We also went to cross the Carrick-a-Rede Rope Bridge, a famous rope bridge that links the mainland to the tiny island of Carrickarede which is breathtaking! I could really imagine that I am inside the Game of Thrones world lol!
Northern Ireland’s countryside is one of the BEST picturesque harbour, hills and meadows I’ve seen in Europe! My photos below don’t really do any justice to how beautiful it really is, I ran out of battery for my SLR so I am just using my phone camera here, whilst inside a moving bus.
On our way back to Belfast, we stopped at Bushmills Distillery which claims to be the oldest licensed distillery in the world. I bought some whisky (of course) for Laurie as he loves them. I was happy to dine here because I had some Traditional Irish Stew, it was yummier and cheaper than those I’ve tried at irish pubs outside Ireland hehe (of course!)

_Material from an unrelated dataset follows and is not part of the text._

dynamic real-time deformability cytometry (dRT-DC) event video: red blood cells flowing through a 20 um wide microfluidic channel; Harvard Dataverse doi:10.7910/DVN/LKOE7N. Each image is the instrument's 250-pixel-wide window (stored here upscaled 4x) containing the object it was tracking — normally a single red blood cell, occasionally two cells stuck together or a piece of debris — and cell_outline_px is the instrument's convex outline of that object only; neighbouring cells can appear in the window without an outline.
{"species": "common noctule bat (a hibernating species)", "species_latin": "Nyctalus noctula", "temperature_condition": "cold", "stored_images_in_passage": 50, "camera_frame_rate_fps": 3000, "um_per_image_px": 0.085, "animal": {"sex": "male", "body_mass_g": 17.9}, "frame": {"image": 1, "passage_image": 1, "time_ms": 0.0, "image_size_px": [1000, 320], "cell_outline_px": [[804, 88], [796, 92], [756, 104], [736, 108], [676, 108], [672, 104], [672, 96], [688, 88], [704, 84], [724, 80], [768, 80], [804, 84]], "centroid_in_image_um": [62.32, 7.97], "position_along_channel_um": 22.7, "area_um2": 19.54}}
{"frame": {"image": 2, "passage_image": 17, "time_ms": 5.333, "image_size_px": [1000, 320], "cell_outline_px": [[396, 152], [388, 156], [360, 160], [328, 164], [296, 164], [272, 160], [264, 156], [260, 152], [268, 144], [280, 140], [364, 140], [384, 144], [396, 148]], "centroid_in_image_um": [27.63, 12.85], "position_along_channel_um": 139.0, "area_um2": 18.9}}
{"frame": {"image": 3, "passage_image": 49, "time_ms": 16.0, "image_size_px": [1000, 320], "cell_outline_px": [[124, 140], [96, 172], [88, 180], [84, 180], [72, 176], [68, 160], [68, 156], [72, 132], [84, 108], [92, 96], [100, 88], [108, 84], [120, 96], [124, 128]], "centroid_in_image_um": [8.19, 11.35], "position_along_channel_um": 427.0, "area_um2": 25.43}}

On my last night, I was supposed to join some fellow travellers to a pub and have a taste of an authentic Irish music and perhaps a pint of Guiness hehe. But I decided to just stay at our guesthouse when I met some Irish travellers who are from Dublin and other parts of Ireland too, and their story about their country and its history is very entertaining enough for me. Of course, I was very careful on sharing my opinions and views about war and the conflict, I was just a good listener :P
Irish people, I think, are generally very passionate. That explains why they outshine in music and poetry. Like any other race, they are very proud of who and what they are, despite their dark history and their stereotype. This is why I guess the world remembers them. They acknowledge their “stereotyped” traits and use it as their strengths rather than as their weakness, their sense of humour for one makes them easier for us to respect who they are. They make fun of it yet they are confident about themselves.
One thing I’ve learned is we are all created wonderfully complex. Our flaws makes us unique from anyone else. You can never change who you are and what you are, but you can make the most of what you have been given by embracing your identity and use its purpose.